Mają jeden obrzydliwy zwyczaj - narzekać na życie. Potrafią godzinami opowiadać o tym, jak trudne są teraz czasy, jak trudno im żyć, ale nigdy nie słuchają rad. Nie dają nawet słowa do wstawienia - przerywają i kontynuują swoją historię dalej. Jednocześnie zazdroszczą nam, nie wiedzieć czemu wierząc, że żyjemy jak na łonie Boga. Dlaczego więc nie skorzystać z naszej rady?

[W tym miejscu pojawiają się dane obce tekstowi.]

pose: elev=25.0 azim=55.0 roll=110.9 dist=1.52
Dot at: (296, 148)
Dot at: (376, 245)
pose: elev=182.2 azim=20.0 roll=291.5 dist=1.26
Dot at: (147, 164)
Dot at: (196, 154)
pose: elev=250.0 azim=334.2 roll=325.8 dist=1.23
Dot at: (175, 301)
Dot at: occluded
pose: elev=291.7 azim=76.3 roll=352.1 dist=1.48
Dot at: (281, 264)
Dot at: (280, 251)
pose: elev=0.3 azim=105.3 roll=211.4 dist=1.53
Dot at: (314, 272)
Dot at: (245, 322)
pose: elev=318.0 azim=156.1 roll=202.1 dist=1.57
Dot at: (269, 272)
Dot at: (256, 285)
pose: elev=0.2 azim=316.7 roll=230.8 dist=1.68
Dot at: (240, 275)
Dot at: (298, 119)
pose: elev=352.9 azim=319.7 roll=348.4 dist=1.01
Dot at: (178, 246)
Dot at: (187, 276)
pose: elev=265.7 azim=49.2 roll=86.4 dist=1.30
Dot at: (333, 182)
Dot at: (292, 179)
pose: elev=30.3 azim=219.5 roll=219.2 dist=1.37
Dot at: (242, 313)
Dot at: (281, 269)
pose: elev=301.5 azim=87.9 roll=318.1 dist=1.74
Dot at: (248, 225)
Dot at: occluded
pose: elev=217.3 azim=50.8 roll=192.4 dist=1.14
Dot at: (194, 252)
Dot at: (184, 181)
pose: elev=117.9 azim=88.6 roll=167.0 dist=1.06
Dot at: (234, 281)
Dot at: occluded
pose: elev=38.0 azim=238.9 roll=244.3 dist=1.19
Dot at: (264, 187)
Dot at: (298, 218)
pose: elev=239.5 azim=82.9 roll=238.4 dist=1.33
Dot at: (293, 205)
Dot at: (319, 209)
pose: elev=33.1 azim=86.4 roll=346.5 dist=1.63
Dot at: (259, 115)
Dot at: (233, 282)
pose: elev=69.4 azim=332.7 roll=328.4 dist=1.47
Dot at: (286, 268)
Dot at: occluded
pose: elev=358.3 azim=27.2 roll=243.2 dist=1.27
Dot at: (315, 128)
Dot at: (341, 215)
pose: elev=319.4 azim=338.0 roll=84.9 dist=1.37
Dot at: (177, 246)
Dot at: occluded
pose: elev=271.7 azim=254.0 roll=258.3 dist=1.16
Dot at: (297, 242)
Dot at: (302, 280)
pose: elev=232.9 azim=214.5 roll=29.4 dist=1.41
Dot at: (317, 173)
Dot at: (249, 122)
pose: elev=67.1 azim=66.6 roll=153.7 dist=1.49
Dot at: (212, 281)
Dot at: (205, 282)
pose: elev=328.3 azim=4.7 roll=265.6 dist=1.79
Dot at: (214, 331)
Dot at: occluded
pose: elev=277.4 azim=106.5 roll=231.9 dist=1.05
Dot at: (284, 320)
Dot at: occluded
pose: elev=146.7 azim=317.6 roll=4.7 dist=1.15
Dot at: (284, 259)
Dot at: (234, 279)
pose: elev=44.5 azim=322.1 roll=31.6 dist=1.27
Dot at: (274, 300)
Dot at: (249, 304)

W technologii w ogóle nie rozumieją, jak działa i jak sobie z nią poradzić. Co jakiś czas proszą nas o naprawienie lub skonfigurowanie czegoś dla nich. Ale kiedy idą do sklepu po nowy sprzęt, nie pytają, który jest lepszy i co warto kupić. Kiedy wypytują nas, co dokładnie przynieść dzieciom w prezencie, wciąż przychodzą z czymś innym i mówią, że uznali to za znacznie bardziej poprawne. Dlaczego więc zapytałeś? Mówiłam im sto razy, że już kupili lub podarowali nam to czy tamto ubranie, ale wciąż przywożą to samo.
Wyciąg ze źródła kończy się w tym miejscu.